BEGIN DATASET EXCERPTS

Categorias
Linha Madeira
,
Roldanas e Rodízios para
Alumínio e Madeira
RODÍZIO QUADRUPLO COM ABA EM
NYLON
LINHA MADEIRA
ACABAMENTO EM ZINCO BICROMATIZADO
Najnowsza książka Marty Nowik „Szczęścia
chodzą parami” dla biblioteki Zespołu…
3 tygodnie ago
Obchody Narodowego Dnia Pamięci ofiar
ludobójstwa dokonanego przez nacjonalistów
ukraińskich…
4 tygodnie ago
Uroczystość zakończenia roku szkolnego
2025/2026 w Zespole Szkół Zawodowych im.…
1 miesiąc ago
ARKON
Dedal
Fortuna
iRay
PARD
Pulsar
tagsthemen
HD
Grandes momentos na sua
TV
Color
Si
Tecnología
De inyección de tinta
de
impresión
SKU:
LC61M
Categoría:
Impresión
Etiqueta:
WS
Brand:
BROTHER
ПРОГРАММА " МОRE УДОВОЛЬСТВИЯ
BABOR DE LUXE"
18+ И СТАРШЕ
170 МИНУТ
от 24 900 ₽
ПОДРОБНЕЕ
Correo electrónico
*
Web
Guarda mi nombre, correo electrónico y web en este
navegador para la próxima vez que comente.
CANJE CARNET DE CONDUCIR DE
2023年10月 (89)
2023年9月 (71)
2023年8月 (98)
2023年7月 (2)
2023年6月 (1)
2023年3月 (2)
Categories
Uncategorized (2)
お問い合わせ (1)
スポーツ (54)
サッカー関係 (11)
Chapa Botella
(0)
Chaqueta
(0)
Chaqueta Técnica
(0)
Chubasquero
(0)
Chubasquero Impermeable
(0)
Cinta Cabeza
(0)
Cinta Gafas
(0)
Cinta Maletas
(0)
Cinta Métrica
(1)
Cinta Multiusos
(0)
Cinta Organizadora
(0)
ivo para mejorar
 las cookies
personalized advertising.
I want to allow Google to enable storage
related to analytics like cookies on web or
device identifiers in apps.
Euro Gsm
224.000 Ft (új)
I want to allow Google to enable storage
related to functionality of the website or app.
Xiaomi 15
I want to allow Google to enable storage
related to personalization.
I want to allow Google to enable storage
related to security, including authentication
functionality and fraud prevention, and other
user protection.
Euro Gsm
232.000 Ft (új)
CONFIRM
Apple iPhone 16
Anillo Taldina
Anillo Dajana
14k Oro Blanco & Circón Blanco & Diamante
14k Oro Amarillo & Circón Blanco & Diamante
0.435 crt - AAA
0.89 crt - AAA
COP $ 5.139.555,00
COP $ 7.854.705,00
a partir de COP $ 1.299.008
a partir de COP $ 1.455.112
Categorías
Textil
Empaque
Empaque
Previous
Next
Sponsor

END DATASET EXCERPTS
BEGIN DATASET EXCERPTS

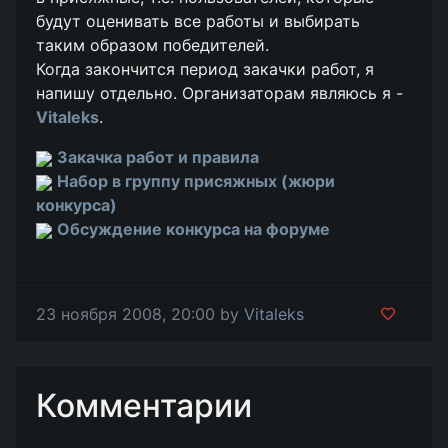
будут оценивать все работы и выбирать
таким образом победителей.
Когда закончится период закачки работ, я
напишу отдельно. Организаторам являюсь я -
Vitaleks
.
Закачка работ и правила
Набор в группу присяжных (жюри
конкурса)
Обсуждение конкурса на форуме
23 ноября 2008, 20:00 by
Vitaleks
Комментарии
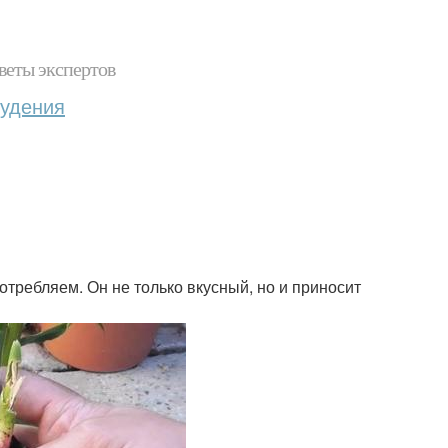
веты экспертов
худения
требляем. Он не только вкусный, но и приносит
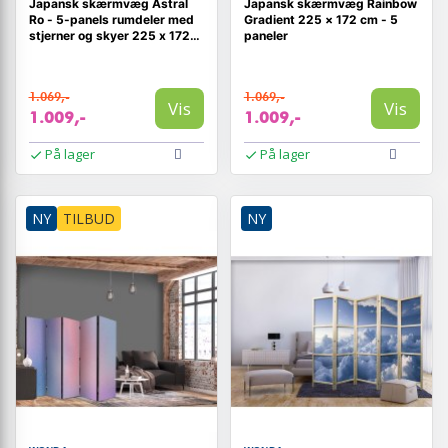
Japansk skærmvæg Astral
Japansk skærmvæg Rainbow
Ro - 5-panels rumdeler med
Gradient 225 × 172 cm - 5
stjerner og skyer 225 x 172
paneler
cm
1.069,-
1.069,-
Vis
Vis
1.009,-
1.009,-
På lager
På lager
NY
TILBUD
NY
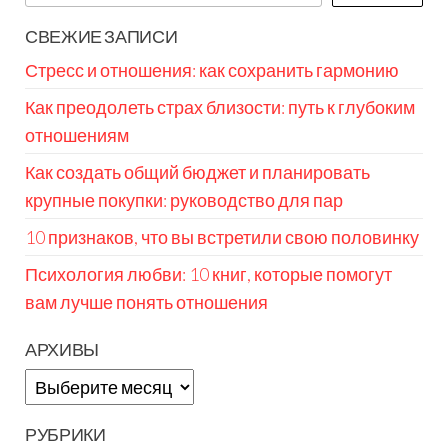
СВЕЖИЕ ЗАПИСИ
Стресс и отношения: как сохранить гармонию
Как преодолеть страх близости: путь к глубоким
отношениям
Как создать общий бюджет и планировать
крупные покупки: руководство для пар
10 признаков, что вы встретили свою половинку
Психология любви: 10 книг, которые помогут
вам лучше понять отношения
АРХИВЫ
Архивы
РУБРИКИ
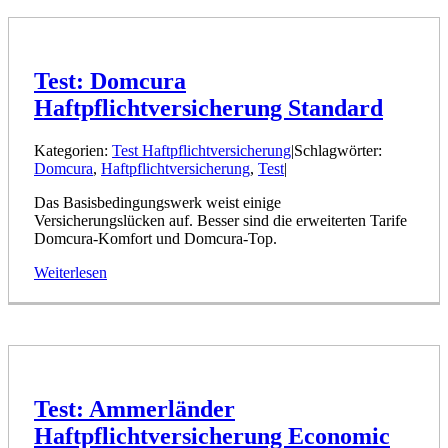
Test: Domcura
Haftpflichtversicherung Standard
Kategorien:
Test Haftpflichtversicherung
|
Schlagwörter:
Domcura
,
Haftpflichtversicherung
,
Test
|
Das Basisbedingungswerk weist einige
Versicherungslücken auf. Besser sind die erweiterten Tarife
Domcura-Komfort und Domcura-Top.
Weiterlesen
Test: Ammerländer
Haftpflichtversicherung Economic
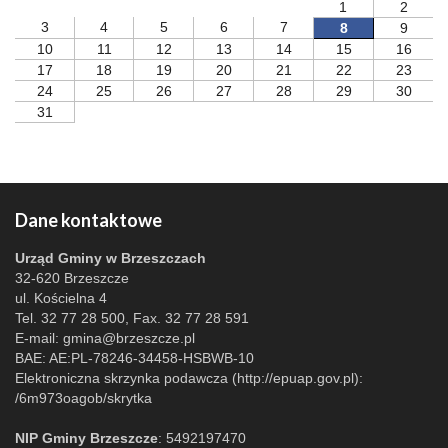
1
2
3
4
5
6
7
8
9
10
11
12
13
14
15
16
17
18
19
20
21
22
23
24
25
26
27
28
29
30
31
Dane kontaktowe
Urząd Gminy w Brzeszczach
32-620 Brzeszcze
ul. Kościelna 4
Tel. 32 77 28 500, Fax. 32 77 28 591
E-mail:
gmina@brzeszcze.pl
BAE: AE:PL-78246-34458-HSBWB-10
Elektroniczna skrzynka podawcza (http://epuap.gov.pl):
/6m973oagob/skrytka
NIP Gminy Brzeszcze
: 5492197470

END DATASET EXCERPTS

[REQUIRED WORK] Copy every line above that holds the word "cookies".

[REPLY]
 las cookies
related to analytics like cookies on web or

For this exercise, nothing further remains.